The funeral service was January 25 at the Kimble Funeral Home. Burial was in Rocky Hill Cemetery.
Memorial contributions may be sent to Make-A-Wish Foundation of America, Gift Processing Center, P.O. Box 749596, Los Angeles, Calif. 90074-9596.
To extend e-mail condolences or sign the guest book, visit www.thekimblefuneralhome.com.
Virginia Henry Reilley, 94, of Princeton Borough, died Saturday evening, January 23, at Park Place Center in Monmouth Junction after a brief illness. Born in Trenton, she came to Princeton in 1950, where she was a volunteer for the American Red Cross, Meals on Wheels, and the Healthcare Ministry of Princeton. She was employed as an Advanced Placement Statistician for E.T.S. in Princeton for 23 years.

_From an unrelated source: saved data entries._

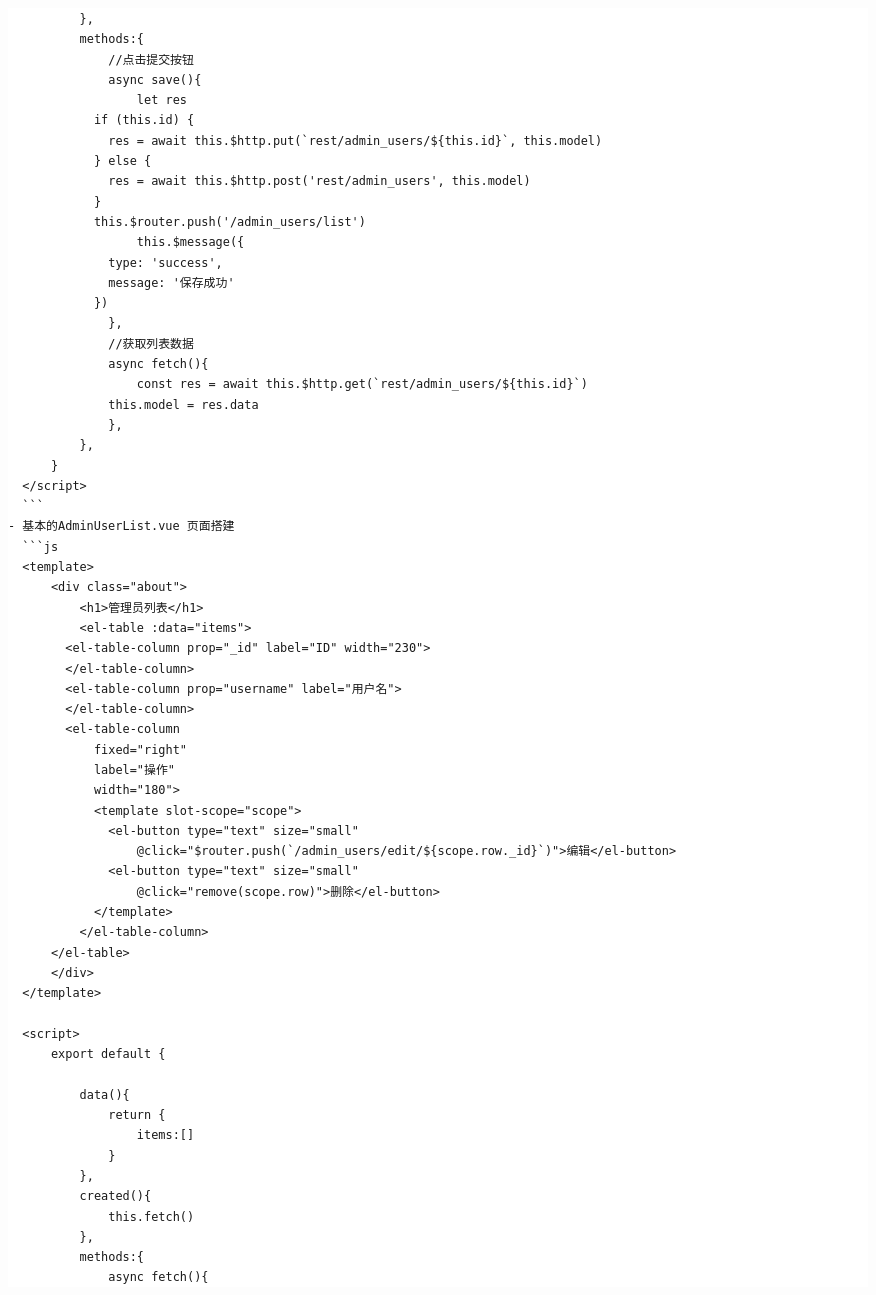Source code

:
   ```
			},
			methods:{
				//点击提交按钮
				async save(){
					let res
		      if (this.id) {
		        res = await this.$http.put(`rest/admin_users/${this.id}`, this.model)
		      } else {
		        res = await this.$http.post('rest/admin_users', this.model)
		      }
		      this.$router.push('/admin_users/list')
					this.$message({
		        type: 'success',
		        message: '保存成功'
		      })
				},
				//获取列表数据
				async fetch(){
					const res = await this.$http.get(`rest/admin_users/${this.id}`)
	     		this.model = res.data
				},
			},
		}
	</script>
	```	
- 基本的AdminUserList.vue 页面搭建
	```js
	<template>
		<div class="about">
			<h1>管理员列表</h1>
			<el-table :data="items">
	      <el-table-column prop="_id" label="ID" width="230">
	      </el-table-column>
	      <el-table-column prop="username" label="用户名">
	      </el-table-column>
	      <el-table-column
		      fixed="right"
		      label="操作"
		      width="180">
		      <template slot-scope="scope">
		        <el-button type="text" size="small" 
		        	@click="$router.push(`/admin_users/edit/${scope.row._id}`)">编辑</el-button>
		        <el-button type="text" size="small" 
		        	@click="remove(scope.row)">删除</el-button>
		      </template>
		    </el-table-column>
	    </el-table>
		</div>
	</template>
	
	<script>
		export default {
			
			data(){
				return {
					items:[]
				}
			},
			created(){
				this.fetch()
			},
			methods:{
				async fetch(){
  ```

Predeceased by her husband, Lawrence A. Reilley, Jr., and a brother Roger T. Henry, she is survived by her son Lawrence Alan Reilley, III, her daughter Jane Reilley, four grandchildren; and her sister Jane Goehrig. Funeral services will begin on Friday, January 29 at 10:30 a.m. at the Kimble Funeral Home, 1 Hamilton Avenue, Princeton, followed by an 11 a.m. funeral mass at St. Pauls Roman Catholic Church, 214 Nassau Street, Princeton. Virginia will be laid to rest beside her husband in St. Pauls Church Cemetery.
Visiting hours will be Thursday, January 28, from 5 to 8 p.m. at the funeral home. Memorial contributions in her memory to SAVE, A Friend to Homeless Animals, 900 Herrontown Road, Princeton, N.J. 08540 would be appreciated. To extend condolences online or sign the guest book, please visit www.thekimblefuneralhome.com.
A memorial service for Christina Tibbals will be held on Saturday, February 6 at 2 p.m. at Stonebridge at Montgomery.